Suspected CL from regression range
https://chromium.googlesource.com/chromium/src/+/5b85620a5e701039630f96339a6d1b4ceb5b14f0
dongseong.hwang@, please take a look?.
Thank you

It's not that CL, and I don't think it's a regression
I can repro the crash but only when running with --use-gl=osmesa.

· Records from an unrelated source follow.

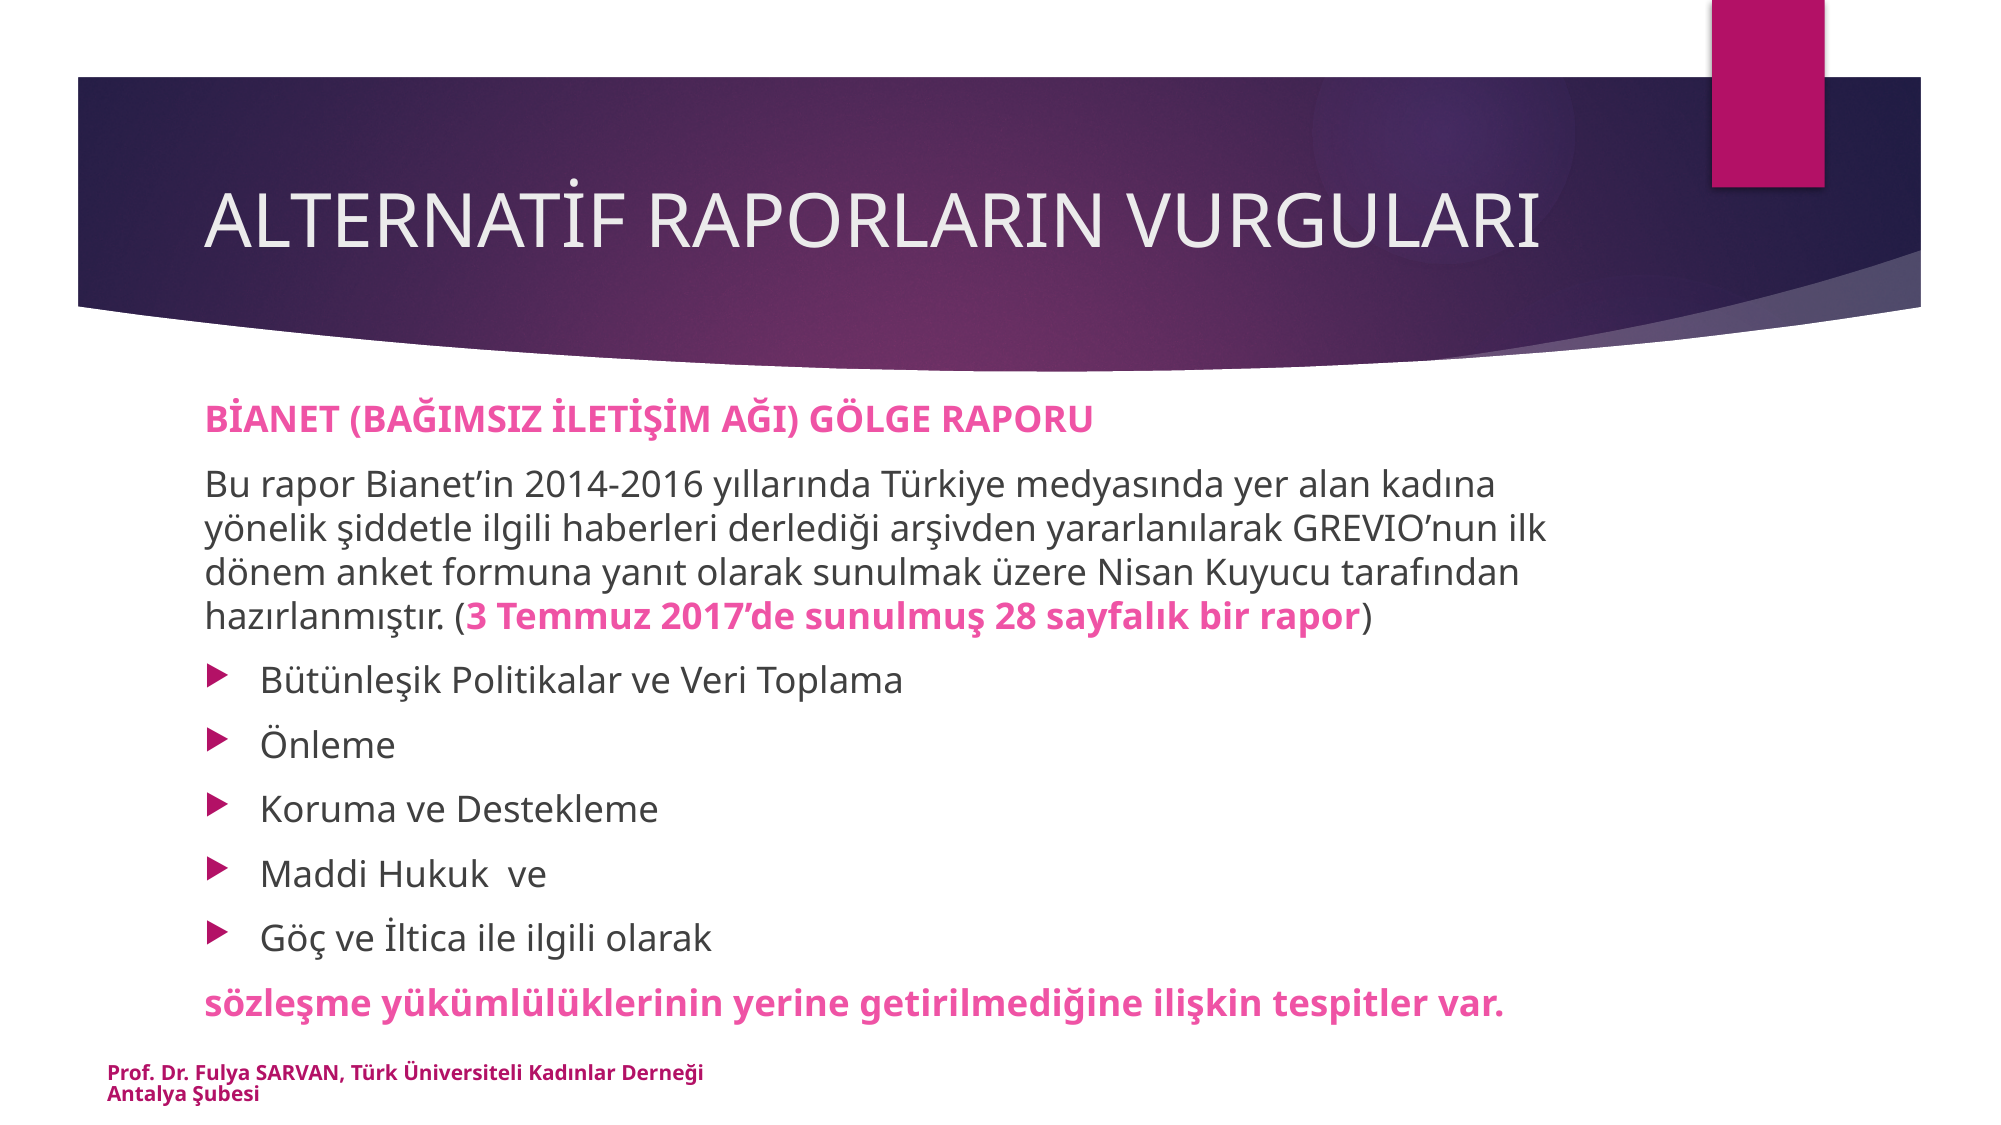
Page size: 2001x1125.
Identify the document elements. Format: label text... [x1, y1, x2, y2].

list BİANET (BAĞIMSIZ İLETİŞİM AĞI) GÖLGE RAPORU Bu rapor Bianet’in 2014-2016 yıllarında Türkiye medyasında yer alan kadına yönelik şiddetle ilgili haberleri derlediği arşivden yararlanılarak GREVIO’nun ilk dönem anket formuna yanıt olarak sunulmak üzere Nisan Kuyucu tarafından hazırlanmıştır. (3 Temmuz 2017’de sunulmuş 28 sayfalık bir rapor) Bütünleşik Politikalar ve Veri Toplama Önleme Koruma ve Destekleme Maddi Hukuk ve Göç ve İltica ile ilgili olarak sözleşme yükümlülüklerinin yerine getirilmediğine ilişkin tespitler var. [189, 388, 1638, 1036]
title ALTERNATİF RAPORLARIN VURGULARI [189, 159, 1627, 276]
footer Prof. Dr. Fulya SARVAN, Türk Üniversiteli Kadınlar Derneği Antalya Şubesi [92, 1048, 726, 1099]
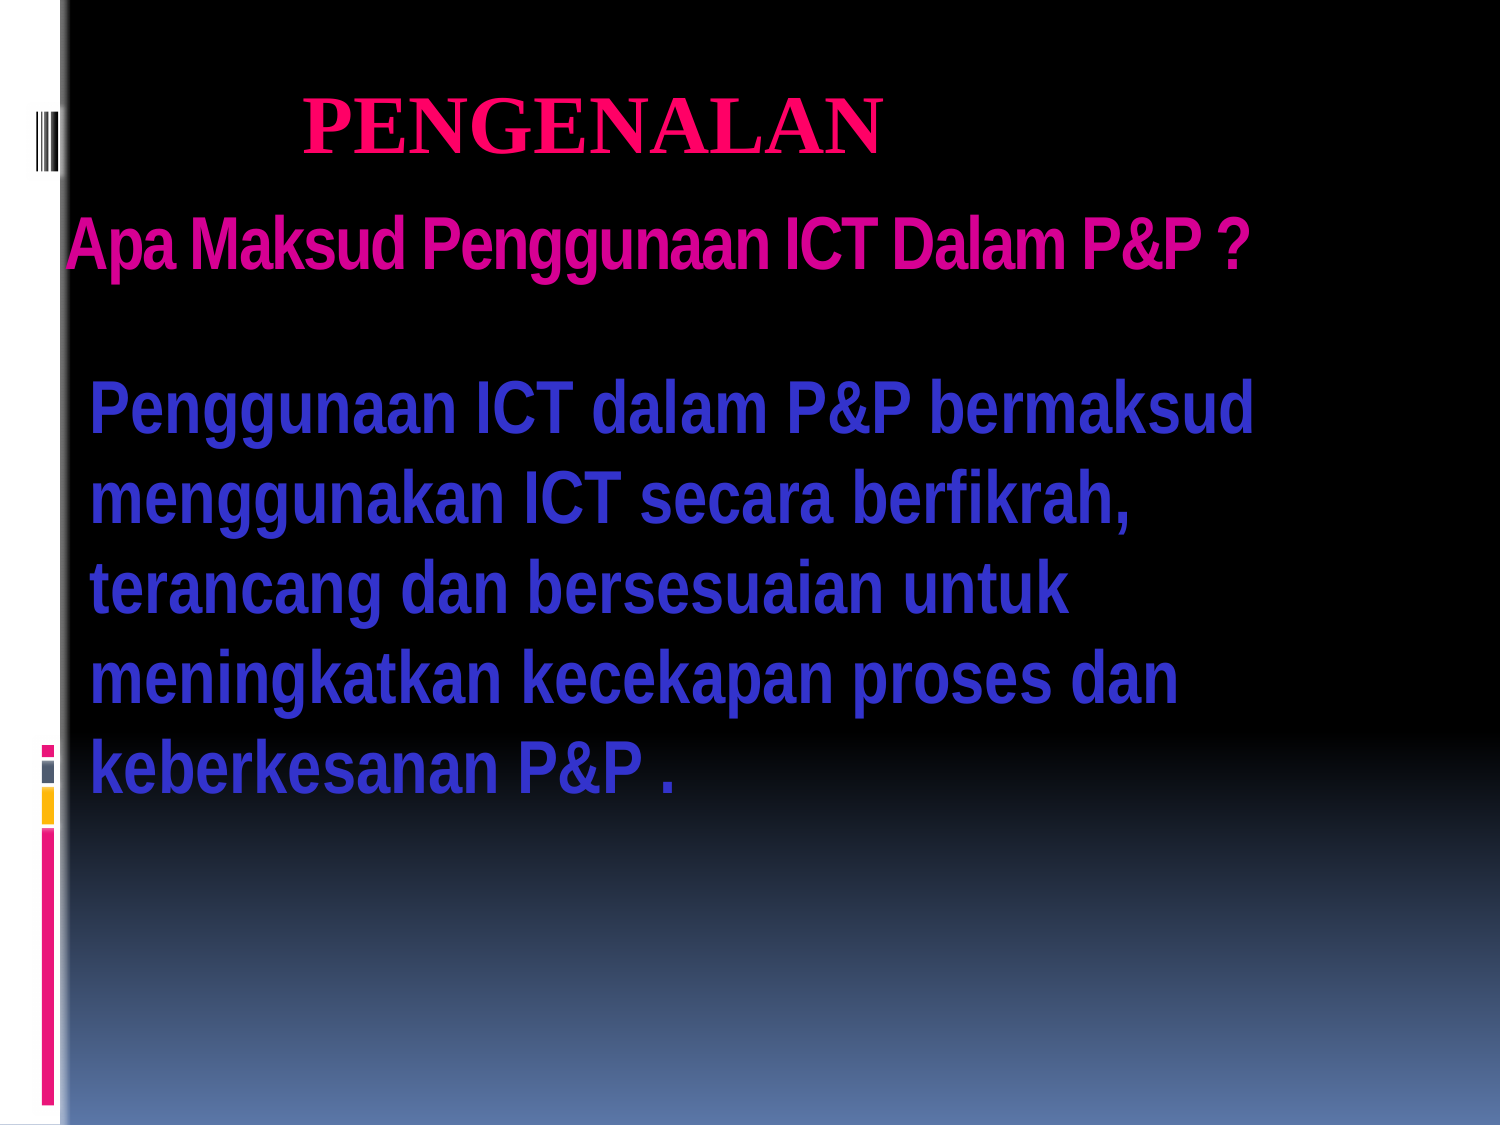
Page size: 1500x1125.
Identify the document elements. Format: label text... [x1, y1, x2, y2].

title Apa Maksud Penggunaan ICT Dalam P&P ? [50, 192, 1375, 298]
text_box Penggunaan ICT dalam P&P bermaksud menggunakan ICT secara berfikrah, terancang dan bersesuaian untuk meningkatkan kecekapan proses dan keberkesanan P&P . [75, 350, 1300, 816]
text_box PENGENALAN [125, 62, 1063, 178]
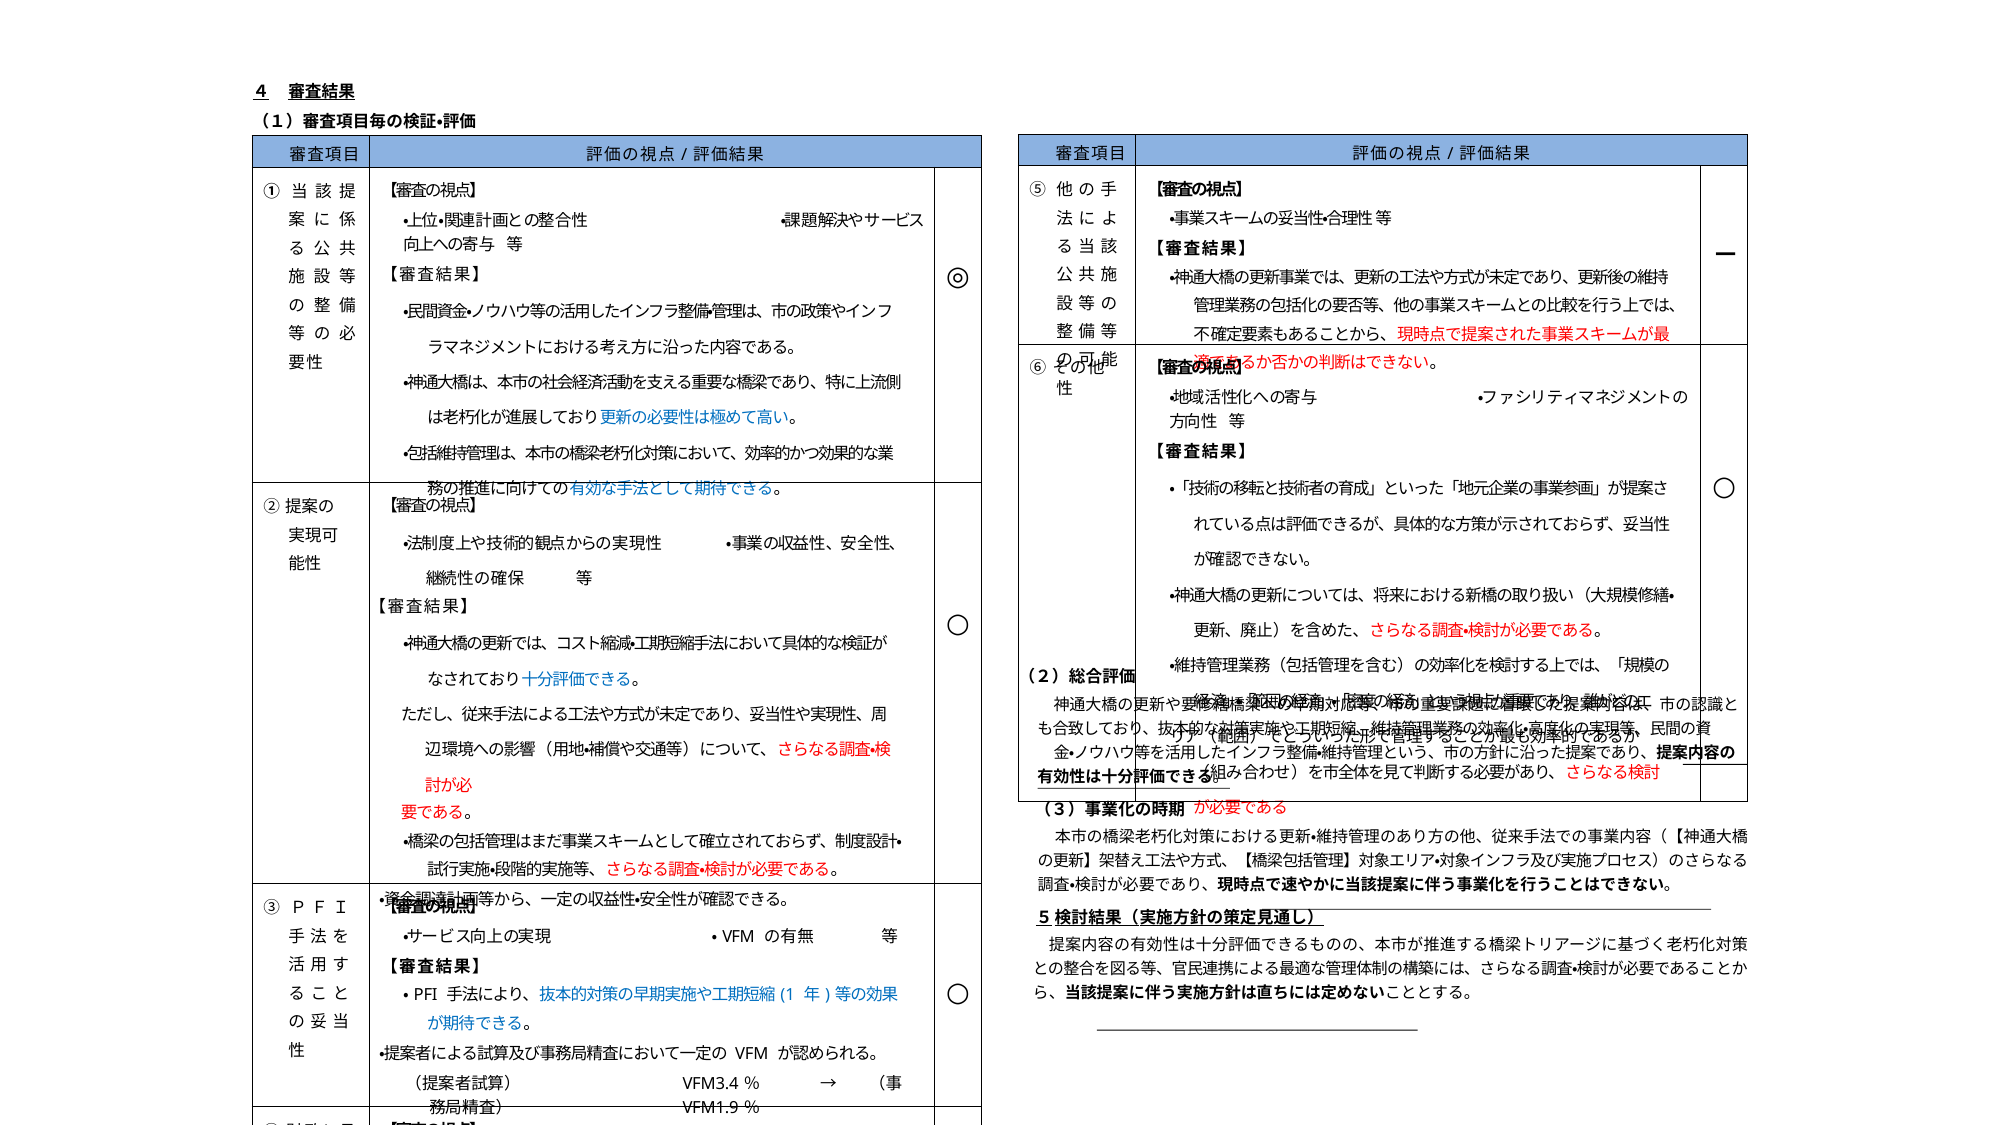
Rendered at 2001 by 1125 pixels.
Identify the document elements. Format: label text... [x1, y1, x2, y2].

table_cell ①当該提案に係る公共施設等の整備等の必要性 [253, 168, 369, 482]
table_cell 【審査の視点】 ・財政負担の合理性 ・財源確保の確実性 等 【審査結果】 ・包括管理事業では、修繕等の内容・事業費の決定プロセスが現時点で明確になっていない。さらに、交付⾦確保の状況によっては、市の財政負担が増加する可能性もあることから、さらなる調査・検討が必要である。 [370, 1107, 934, 1125]
table_cell ◎ [935, 168, 981, 482]
table_header 審査項目 [1019, 135, 1135, 165]
table_cell 【審査の視点】 ・上位・関連計画との整合性 ・課題解決やサービス向上への寄与 等 【審査結果】 ・⺠間資⾦・ノウハウ等の活⽤したインフラ整備・管理は、市の政策やインフラマネジメントにおける考え方に沿った内容である。 ・神通⼤橋は、本市の社会経済活動を⽀える重要な橋梁であり、特に上流側は⽼朽化が進展しており更新の必要性は極めて⾼い。 ・包括維持管理は、本市の橋梁⽼朽化対策において、効率的かつ効果的な業務の推進に向けての有効な手法として期待できる。 [370, 168, 934, 482]
table_cell 【審査の視点】 ・地域活性化への寄与 ・ファシリティマネジメントの方向性 等 【審査結果】 ・「技術の移転と技術者の育成」といった「地元企業の事業参画」が提案されている点は評価できるが、具体的な方策が示されておらず、妥当性が確認できない。 ・神通⼤橋の更新については、将来における新橋の取り扱い（⼤規模修繕・更新、廃⽌）を含めた、さらなる調査・検討が必要である。 ・維持管理業務（包括管理を含む）の効率化を検討する上では、「規模の経済」・「範囲の経済」・「密度の経済」という視点が重要であり、誰がどのエ リア（範囲）でどういった形で管理することが最も効率的であるか（組み合わせ）を市全体を⾒て判断する必要があり、さらなる検討が必要である [1136, 345, 1700, 656]
table_cell ○ [935, 483, 981, 883]
table_cell ③ＰＦＩ手法を活⽤することの妥当性 [253, 884, 369, 1106]
text_box （２）総合評価 神通⼤橋の更新や要修繕橋梁への早期対応等、市の重要課題に着眼した提案内容は、市の認識とも合致しており、抜本的な対策実施や工期短縮、維持管理業務の効率化・⾼度化の実現等、⺠間の資 ⾦・ノウハウ等を活⽤したインフラ整備・維持管理という、市の方針に沿った提案であり、提案内容の有効性は十分評価できる。 （３）事業化の時期 本市の橋梁⽼朽化対策における更新・維持管理のあり方の他、従来手法での事業内容（【神通⼤橋の更新】架替え工法や方式、【橋梁包括管理】対象エリア・対象インフラ及び実施プロセス）のさらなる調査・検討が必要であり、現時点で速やかに当該提案に伴う事業化を⾏うことはできない。 ５ 検討結果（実施方針の策定見通し） 提案内容の有効性は十分評価できるものの、本市が推進する橋梁トリアージに基づく⽼朽化対策との整合を図る等、官⺠連携による最適な管理体制の構築には、さらなる調査・検討が必要であることから、当該提案に伴う実施方針は直ちには定めないこととする。 [1017, 656, 1749, 1002]
table_cell － [1701, 166, 1747, 344]
table_cell ○ [1701, 345, 1747, 656]
table_cell ④財政に及ぼす影響 [253, 1107, 369, 1125]
table_cell ⑤他の手法による当該公共施設等の整備等の可能性 [1019, 166, 1135, 344]
table_cell ○ [935, 1107, 981, 1125]
table_cell ⑥その他 [1019, 345, 1135, 656]
table_cell 【審査の視点】 ・事業スキームの妥当性・合理性 等 【審査結果】 ・神通⼤橋の更新事業では、更新の工法や方式が未定であり、更新後の維持管理業務の包括化の要否等、他の事業スキームとの⽐較を⾏う上では、不確定要素もあることから、現時点で提案された事業スキームが最適であるか否かの判断はできない。 [1136, 166, 1700, 344]
table_cell 【審査の視点】 ・サービス向上の実現 ・VFM の有無 等 【審査結果】 ・PFI 手法により、抜本的対策の早期実施や工期短縮(1 年)等の効果が期待できる。 ・提案者による試算及び事務局精査において⼀定の VFM が認められる。 （提案者試算） VFM3.4％ → （事務局精査） VFM1.9％ ただし、精度の⾼いコスト⽐較には、さらなる調査・検討が必要である。 [370, 884, 934, 1106]
table_cell ○ [935, 884, 981, 1106]
table_header 評価の視点/評価結果 [370, 136, 981, 167]
text_box ４ 審査結果 （１）審査項目毎の検証・評価 [251, 69, 486, 132]
table_cell 【審査の視点】 ・法制度上や技術的観点からの実現性 ・事業の収益性、安全性、継続性の確保 等 【審査結果】 ・神通⼤橋の更新では、コスト縮減・工期短縮手法において具体的な検証がなされており十分評価できる。 ただし、従来手法による工法や方式が未定であり、妥当性や実現性、周辺環境への影響（⽤地・補償や交通等）について、さらなる調査・検討が必 要である。 ・橋梁の包括管理はまだ事業スキームとして確⽴されておらず、制度設計・試⾏実施・段階的実施等、さらなる調査・検討が必要である。 ・資⾦調達計画等から、⼀定の収益性・安全性が確認できる。 [370, 483, 934, 883]
table_cell ②提案の実現可能性 [253, 483, 369, 883]
table_header 評価の視点/評価結果 [1136, 135, 1747, 165]
table_header 審査項目 [253, 136, 369, 167]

The crash is in osmesa, which we don't use in production (only for tests - we don't even bundle it with Chrome). osmesa hasn't changed in forever, and indeed, the crash repros at both ends of the suspected revision range.

Unfortunately, I don't think it's a good idea to try to fuzz that osmesa version we have in the tree, we know it's not very stable, but realistically we can't spend much of our time fixing bugs there.

 Issue 704585  has been merged into this issue.

ClusterFuzz has detected this issue as fixed in range 472480:472487.

Detailed report: https://clusterfuzz.com/testcase?key=5681955191652352

Fuzzer: inferno_twister
Job Type: linux_ubsan_vptr_content_shell_drt
Platform Id: linux

Crash Type: Null-dereference
Crash Address: 0x000000000018
Crash State:
  gpu::gles2::Shader::DoCompile
  gpu::gles2::GLES2DecoderImpl::DoGetShaderiv
  gpu::gles2::GLES2DecoderImpl::HandleGetShaderiv
  
Sanitizer: undefined (UBSAN)

Regressed: https://clusterfuzz.com/revisions?job=linux_ubsan_vptr_content_shell_drt&range=443258:443393
Fixed: https://clusterfuzz.com/revisions?job=linux_ubsan_vptr_content_shell_drt&range=472480:472487

Reproducer Testcase: https://clusterfuzz.com/download?testcase_id=5681955191652352


See https://dev.chromium.org/Home/chromium-security/bugs/reproducing-clusterfuzz-bugs for more information.

If you suspect that the result above is incorrect, try re-doing that job on the test case report page.